It's hard to stop kvetching, Playing in Any Quarter -- the tasks are many for each. Indeed, as I think about it, my grandchildren and children have many more things to keep them busy .... Who to love ... How to behave ... Who to become ... Who to love ... How to behave ... and ... Who to become... all in some chronological repeating order. I don't know how many times it repeats; I think at least twice. I remember the dizziness of this process in myself, though I'm still working on/with Marsha, my first wife, the lady who has arisen with me and whom I've arisen with some 16,500 times, not including naps!

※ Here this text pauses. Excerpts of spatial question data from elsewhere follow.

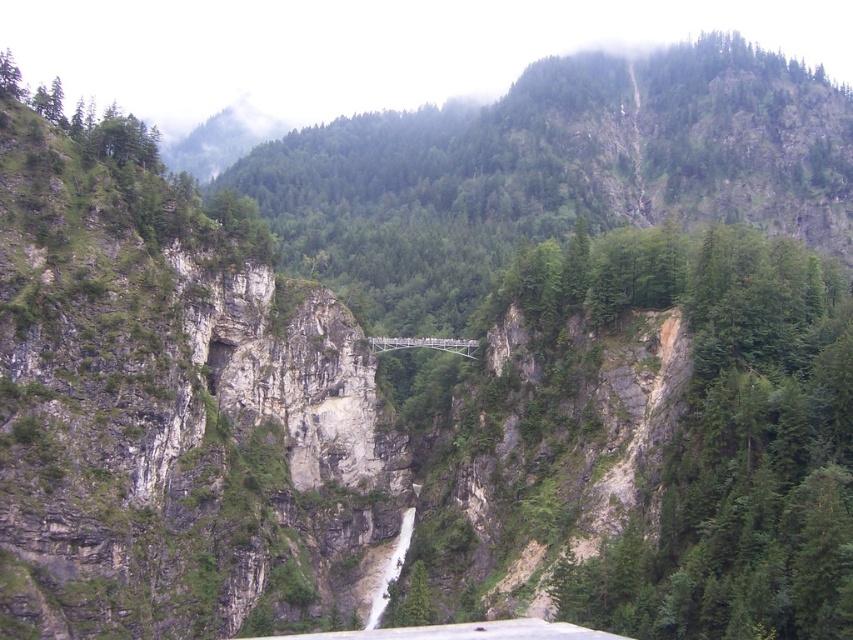
Question: Which point appears closest to the camera in this image?

Choices:
 (A) (213, 316)
 (B) (434, 346)
 (C) (378, 593)

Answer: (A)

Question: Is green matte tree at center-right wider than metallic gray bridge at center?

Choices:
 (A) yes
 (B) no

Answer: (A)

Question: Does green rock cliff at center have a smaller size compared to white stone waterfall at center?

Choices:
 (A) yes
 (B) no

Answer: (B)

Question: Which point is closer to the camera taking this photo?

Choices:
 (A) coord(218,346)
 (B) coord(376,611)
 (C) coord(729,353)
 (D) coord(459,340)

Answer: (C)

Question: Which object is positioned farthest from the green matte tree at center-right?

Choices:
 (A) green rock cliff at center
 (B) white stone waterfall at center

Answer: (B)

Question: Does green rock cliff at center have a larger size compared to white stone waterfall at center?

Choices:
 (A) no
 (B) yes

Answer: (B)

I have, like other Players who have been Blessed/Cursed with making it to the Fourth Quarter, gone through many incarnations ... a Poet Laureate called them "The Layers" in a poem he dated for his 95th birthday. Stanley Kunitz, too, recalled: "I have walked through many lives/some of them my own/and I am not who I was/though some principle of being/abides from which I struggle/not to stray." He wonders: "How shall the heart be reconciled/to its feast of losses?"
For Kunitz, he had a "nimbus clouded voice" directing him to '"Live among the layers/not on the litter."' I think some Popular Psychologists call this "getting on with life." Kunitz can no longer be asked what he meant and his contemporary Archibald Macleish, once Librarian of the US Congress, already warned us "That a poem does not mean/A poem is," but I don't think Macleish, himself, was recommending against finding our own meanings in others' words.
For me, the call to "Live among the Layers" is a recall to remember all the incarnations ... of those we loved and of who we became and, perchance, to smile about how we behaved. Happy/Sad are the recollections.
Happy/Sad are the choices we make Playing in each Quarter.
There's that other voice that may speak to my kids and grandkids ... "Kvetch! ... Don't Kvetch ... but remember to Dance!"